Let’s check out what the namesake of the award is saying here. Surely there are no sneaky, dirty political statements in it.

Wait… Ralph is a “tool to advance science, to benefit humanity”? He belongs to the government? That sounds a bit political! But I’m sure it’s an illusion.

Tobacco is forbidden to Ralph because it’s… a threat to his health? This was published in 1925… lawyers and doctors representing the tobacco industry would still be arguing the harmlessness of smoking tobacco 40 years later. Sounds like a controversial anti-business pronouncement to me. Something a dirty social justice warrior might sneak into the pure science fiction.

The government gives Ralph death row inmates to perform dangerous experiments on!? Could this be a socially and politically charged comment on the nature of the duty of a criminal to repay society for wrongs committed? It’s certainly not a comment from the political left, but it is even more certainly a political and social statement.

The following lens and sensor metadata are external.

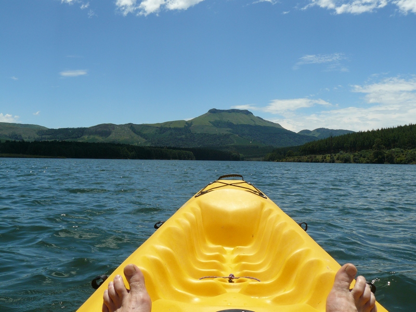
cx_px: 208
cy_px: 156
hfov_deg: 50.1
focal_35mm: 37
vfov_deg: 38.7
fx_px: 445
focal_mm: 6.1
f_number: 6.3
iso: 100
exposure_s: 1/500
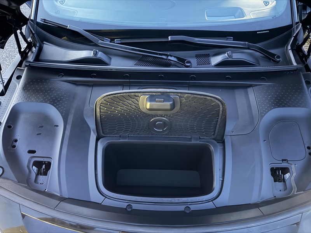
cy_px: 116
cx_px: 156
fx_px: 216
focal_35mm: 24
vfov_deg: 56.8
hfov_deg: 71.6
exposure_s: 1/9
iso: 1250
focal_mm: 6.76
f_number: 1.78
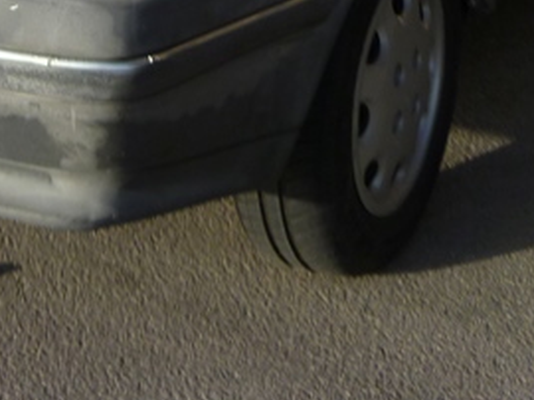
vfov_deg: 10.8
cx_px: 18
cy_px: -319
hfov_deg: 15.1
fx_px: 1988
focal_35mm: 129
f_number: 3.6
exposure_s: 1/400
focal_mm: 6.1
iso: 80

Wait again, “Planet Governor”? As in, a monolithic planetary government over all the people on Earth? No more nations in Hugo’s future?

It doesn’t get more political than that. Looks like the guy the Hugo Awards are named for was one of those sneaks all the Puppies are so worried about. He was sneaking politics into US science fiction right from the start of this country’s wing of the genre.

If you can’t get it from Hugo Freakin’ Gernsback himself, where is this non-political, non-social-commentary science fiction the Puppies keep remembering?

The answer is simple: it does not exist, and it never has existed. The very notion of it is no more than a piece of socially and politically charged fiction.